The announcement was made Sunday after the fourth in a series of U.S.-brokered all-party meetings on forming a new government.

"It was a successful meeting, and we have agreed on forming a National Security Council whose powers will not contradict the constitution," Adnan al-Dulaimi, a Sunni Arab political leader, told The Associated Press.

The council, to be headed by President Jalal Talabani, was established as an interim measure as politicians struggle to agree on the makeup of a new government following the Dec. 15 parliamentary elections.

Al-Dulaimi said nine council seats would go to Iraq 's Shiite Muslim majority, while Kurds and Sunni Arabs each would control four seats and the secular bloc two. Talabani, a Kurd, would head the group.

The exact powers of the council, if any, were not explained. But it appeared to have been formed to ensure that politicians from minority blocs would at least be consulted in advance on important government and security decisions.
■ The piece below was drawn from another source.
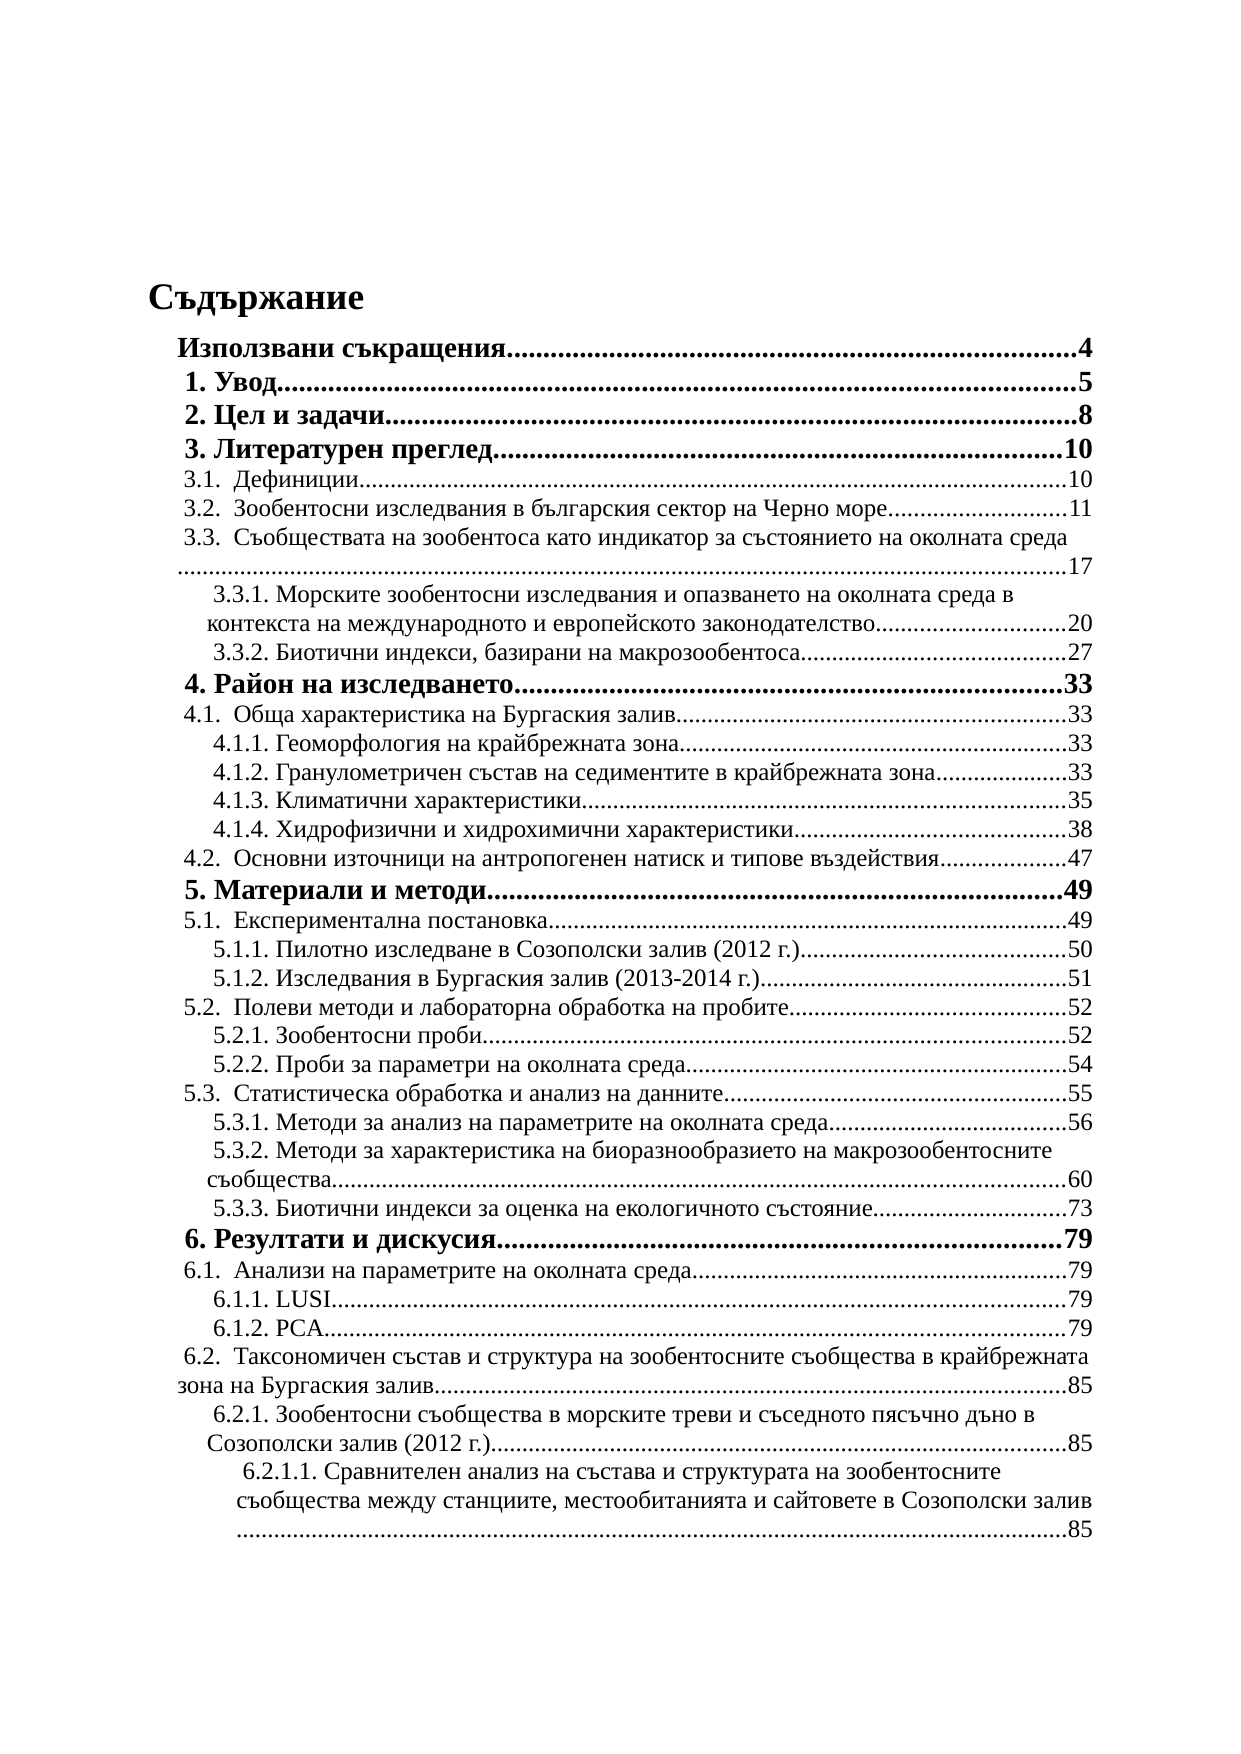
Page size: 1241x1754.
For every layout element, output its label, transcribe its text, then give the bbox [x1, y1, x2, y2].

The political discussions on forming a government began last week under pressure from U.S. Ambassador Zalmay Khalilzad. Al-Dulaimi said the talks would not resume until Saturday because of Shiite and Kurdish holidays this week.

Returning to the White House after a weekend at the presidential retreat in Camp David , Md. , U.S. President George W. Bush offered an upbeat assessment.

"We are implementing a strategy that will lead to victory in Iraq . And a victory in Iraq will make this country more secure and will help lay the foundation of peace for generations to come," he said.

Nearly 1,500 U.S. and Iraqi soldiers on Sunday sought to root out insurgents from farming villages an hour's drive north of the capital. They have captured dozens of suspects in the air- assault operation that began Thursday.

A day earlier the U.S. military released more than 350 detainees in Iraq , a statement said.

The releases were based on recommendations made by a review committee consisting of U.S. officers and Iraqi officials from the ministries of human rights, justice and interior. The Combined Review and Release Board was created in August 2004 and has reviewed the cases of some 30,000 detainees at military facilities throughout Iraq .

The 133,000 American troops on the ground inside Iraq was nearly a third more than took part in the campaign to oust Saddam Hussein that began in the early hours of March 20, 2003 .

At least 2,314 U.S. military personnel have died in the war, which is estimated to have cost $200 billion to $250 billion so far. Bush says about 30,000 Iraqis have been killed, while others put the toll far higher, reports the AP.